An average income yield of 4.3pc in the UK is far lower than the 6pc or more available in the Netherlands, Belgium and Hungary, according to research from money transfer company WorldFirst.
Buy-to-let investors in the UK are suffering under tax changes which include a 3pc stamp duty surcharge, implemented last month, and new tax rules being phased in from next year which will prevent them from deducting the cost of their mortgage interest from their rental income before calculating their tax bill.
According to the study, average yields in the UK, at 4.28pc, are lower than in 20 other European countries.

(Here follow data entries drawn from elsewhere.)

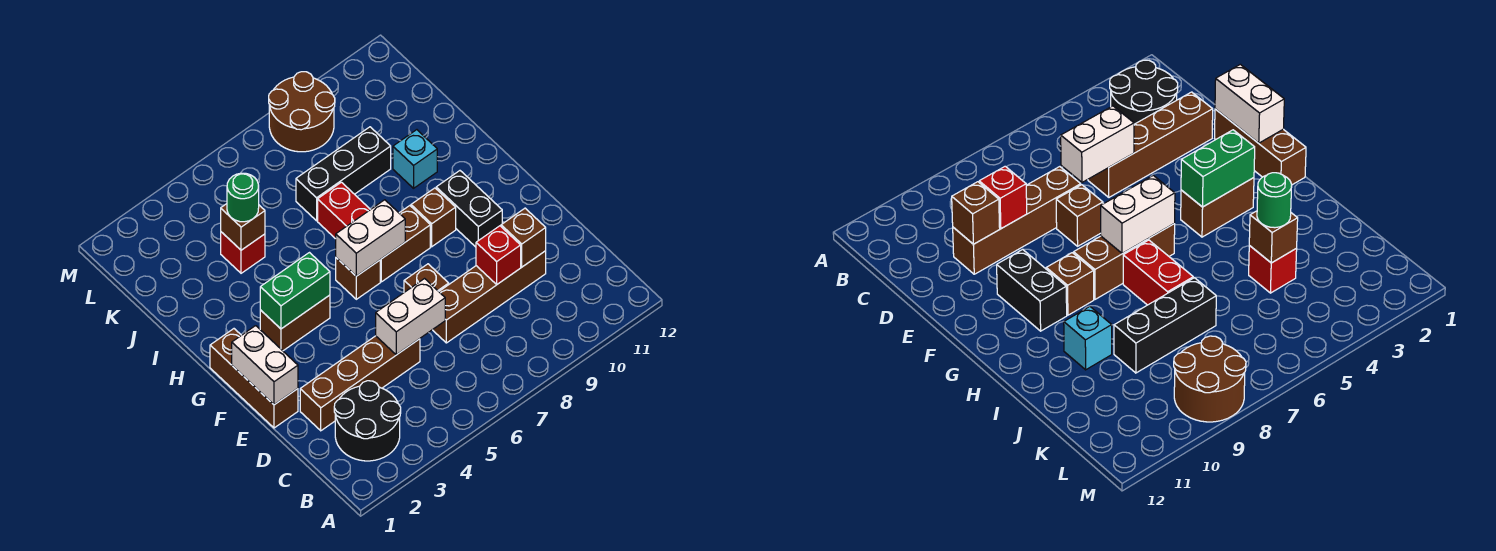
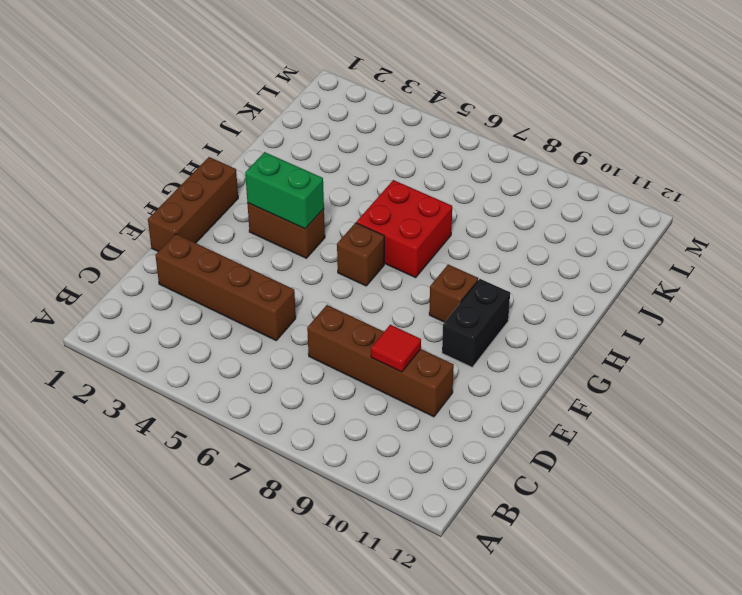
red 1x1 tile [371,325,421,372] -> red 1x1 brick [476,226,521,284]
red 2x2 brick [356,180,452,278] -> red 1x2 brick [318,182,371,239]
none -> black 2x2 round brick [334,381,401,461]
none -> brown 1x1 brick [404,264,449,292]
none -> brown 1x2 brick [380,206,430,282]

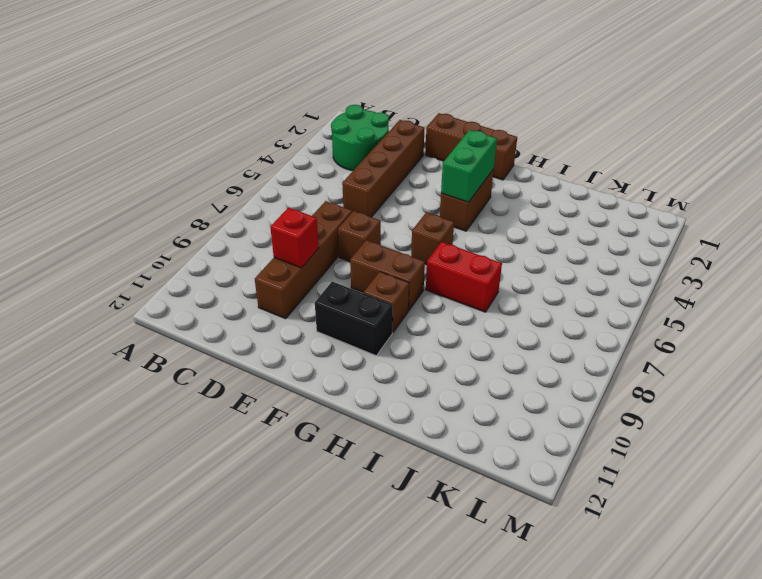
green 2x2 round brick [331,105,389,171] -> black 2x2 round brick [334,381,401,461]
brown 1x2 brick [350,240,425,310] -> brown 1x2 brick turned to [380,206,430,282]
none -> cyan 1x1 brick [393,130,437,188]
none -> red 1x1 brick [221,232,265,273]
none -> black 1x3 brick [296,127,391,221]

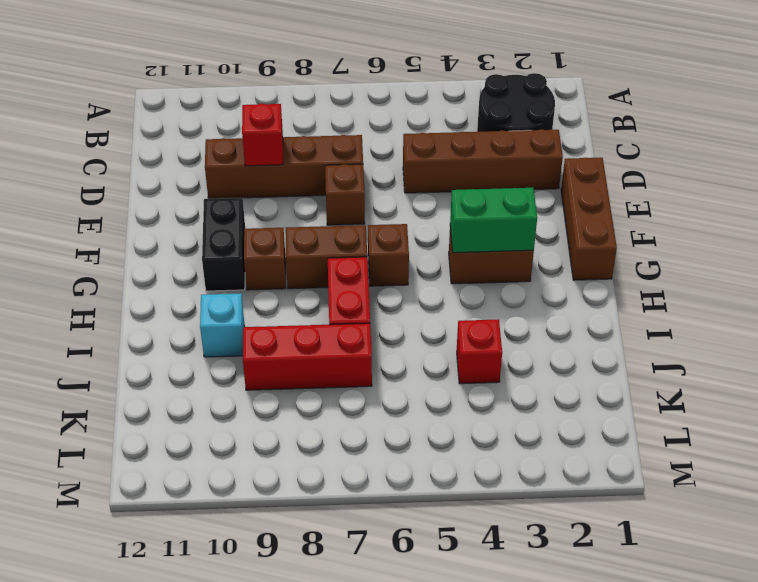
red 1x3 brick [243,323,372,390] -> black 1x3 brick [296,127,391,221]
none -> brown 2x2 round brick [269,72,335,152]
none -> white 1x2 brick [376,279,445,355]
none -> brown 1x1 brick [501,208,546,267]

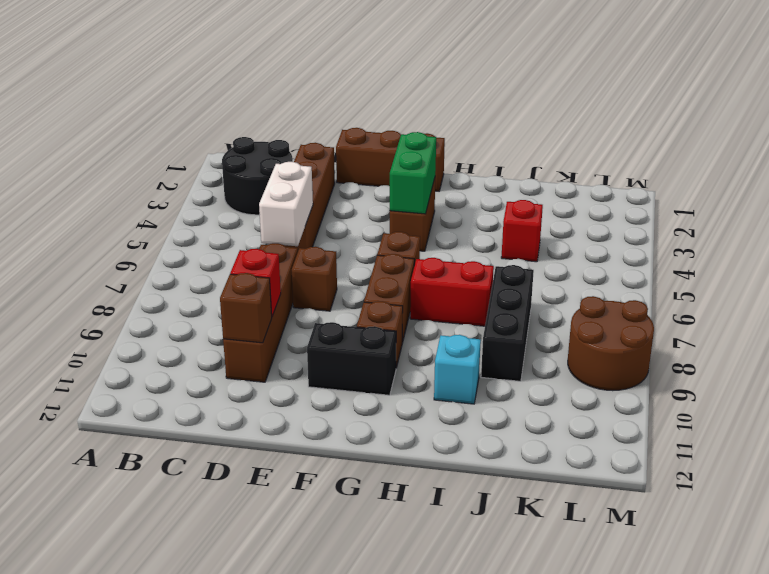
none -> white 1x2 brick [232,326,298,405]
none -> white 1x2 brick [336,200,405,276]
none -> brown 1x1 brick [221,204,265,250]

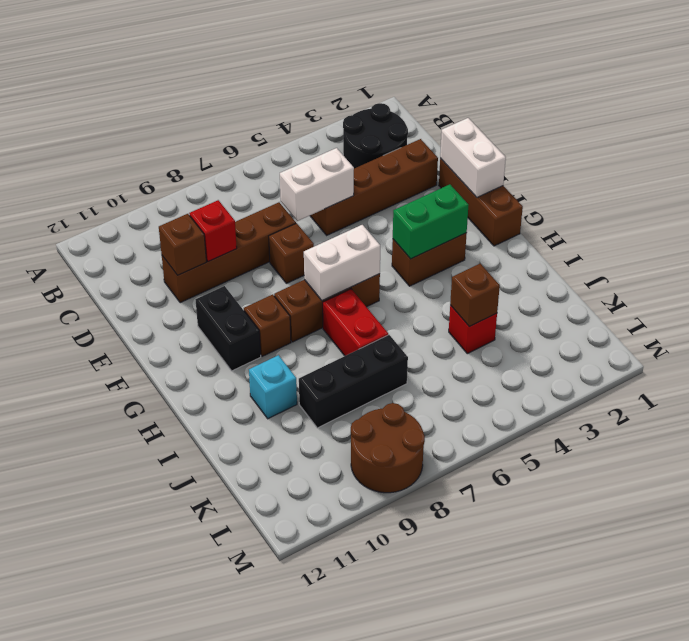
none -> green 1x1 round brick [227,173,259,222]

The highest yields are in the Netherlands, where investors can expect an average return of 6.57pc. Average property prices are very low - a one-bedroom apartment in the country costs around £110,000 and a three-bedroom house costs around £211,000.
The worst country to invest in buy-to-let is Sweden, where rent controls mean yields are as low as 2.88pc on average.
Rental yields vary wildly within the UK, and can be as high as 6pc in areas with lower property prices, such as the North West and Midlands.
However, a stricter tax regime and tightening regulation is likely to make it harder for landlords to purchase buy-to-let property, as the Bank of England consults on rules which will mean they have to pass stricter affordability tests.
The research also revealed that weakness of the pound - prompted by concerns over the EU referendum next month - had made property in Europe more expensive for British investors, and sterling could fall even further if Britain actually leaves the EU.
It can be also be more difficult to finance a property purchase aboard, said overseas property specialist Simon Conn.
"At the moment we've got no banks lending on buy-to-let in the Netherlands," he said. "The more popular areas are in Portugal, Spain and Italy.
"Urban areas or cities are the best to go for if you want a permanent rental property and a steadier income - otherwise it's very seasonal," he said.